Uses energy from ion gradients created by primary active transport; includes symporters (same direction) and antiporters (opposite directions).

Sodium-Potassium Pump

ATP-driven pump that moves 3 Na⁺ out and 2 K⁺ into the cell, maintaining electrochemical gradients.

Vesicular Transport

Movement of large substances via membrane sacs called vesicles; requires ATP.

Endocytosis

Transport into the cell by vesicle formation.

Phagocytosis

"Cell eating" of large particles by pseudopods; forms a phagosome (used by macrophages and WBCs).

Pinocytosis

"Cell drinking" of extracellular fluid; nonspecific uptake.

Receptor-Mediated Endocytosis

Selective uptake of specific molecules using receptor proteins.

Exocytosis

Vesicular release of materials (e.g., hormones, neurotransmitters, waste) from the cell.
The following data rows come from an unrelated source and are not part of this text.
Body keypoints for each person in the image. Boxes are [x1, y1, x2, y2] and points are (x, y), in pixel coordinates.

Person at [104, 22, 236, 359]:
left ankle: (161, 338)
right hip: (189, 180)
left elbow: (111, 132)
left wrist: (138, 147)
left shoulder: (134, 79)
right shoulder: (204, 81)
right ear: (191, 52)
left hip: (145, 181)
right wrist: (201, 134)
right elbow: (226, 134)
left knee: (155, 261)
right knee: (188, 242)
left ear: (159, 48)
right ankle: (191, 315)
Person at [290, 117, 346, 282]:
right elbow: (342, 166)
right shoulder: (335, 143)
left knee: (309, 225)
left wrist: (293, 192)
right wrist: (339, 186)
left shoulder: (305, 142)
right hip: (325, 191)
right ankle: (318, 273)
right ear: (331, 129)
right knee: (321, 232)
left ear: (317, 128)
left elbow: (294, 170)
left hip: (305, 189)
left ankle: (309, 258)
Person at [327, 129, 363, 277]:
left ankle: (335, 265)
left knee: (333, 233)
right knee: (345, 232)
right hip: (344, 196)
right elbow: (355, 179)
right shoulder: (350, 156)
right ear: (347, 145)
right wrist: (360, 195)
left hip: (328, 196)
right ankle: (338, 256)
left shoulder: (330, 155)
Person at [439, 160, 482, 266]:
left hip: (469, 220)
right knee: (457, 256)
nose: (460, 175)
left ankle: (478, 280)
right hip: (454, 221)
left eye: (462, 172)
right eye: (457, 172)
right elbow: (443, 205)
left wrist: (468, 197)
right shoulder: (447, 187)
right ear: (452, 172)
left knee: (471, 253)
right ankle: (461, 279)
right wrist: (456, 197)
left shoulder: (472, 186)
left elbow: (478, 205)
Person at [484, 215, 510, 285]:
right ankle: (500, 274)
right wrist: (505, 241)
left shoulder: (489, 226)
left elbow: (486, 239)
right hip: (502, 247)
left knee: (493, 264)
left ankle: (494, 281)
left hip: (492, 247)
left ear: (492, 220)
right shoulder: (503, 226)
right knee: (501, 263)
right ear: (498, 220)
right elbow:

Resting Membrane Potential (RMP)

Voltage across the plasma membrane at rest; inside is negative relative to outside (about -70 mV).

Role of K⁺ in RMP

K⁺ diffuses out of the cell, making the inside negative, until electrical forces balance concentration forces.

Role of Na⁺ in RMP

Na⁺ diffuses in slightly; Na⁺/K⁺ pump restores gradients.

Electrochemical Gradient

Combined effect of concentration and electrical forces driving ion movement.

Cell Adhesion Molecules (CAMs)

Proteins that anchor cells, assist in movement, attract WBCs, and transmit signals.

Membrane Receptors

Proteins that bind chemical signals (ligands) to trigger cellular responses.

Contact Signaling

Cells recognize each other by touching through membrane receptors.

Chemical Signaling

Ligands (e.g., hormones, neurotransmitters) bind to receptors, altering cell activity.

G Protein-Coupled Receptors

Indirectly activate enzymes or channels via G proteins, producing second messengers like cAMP or Ca²⁺.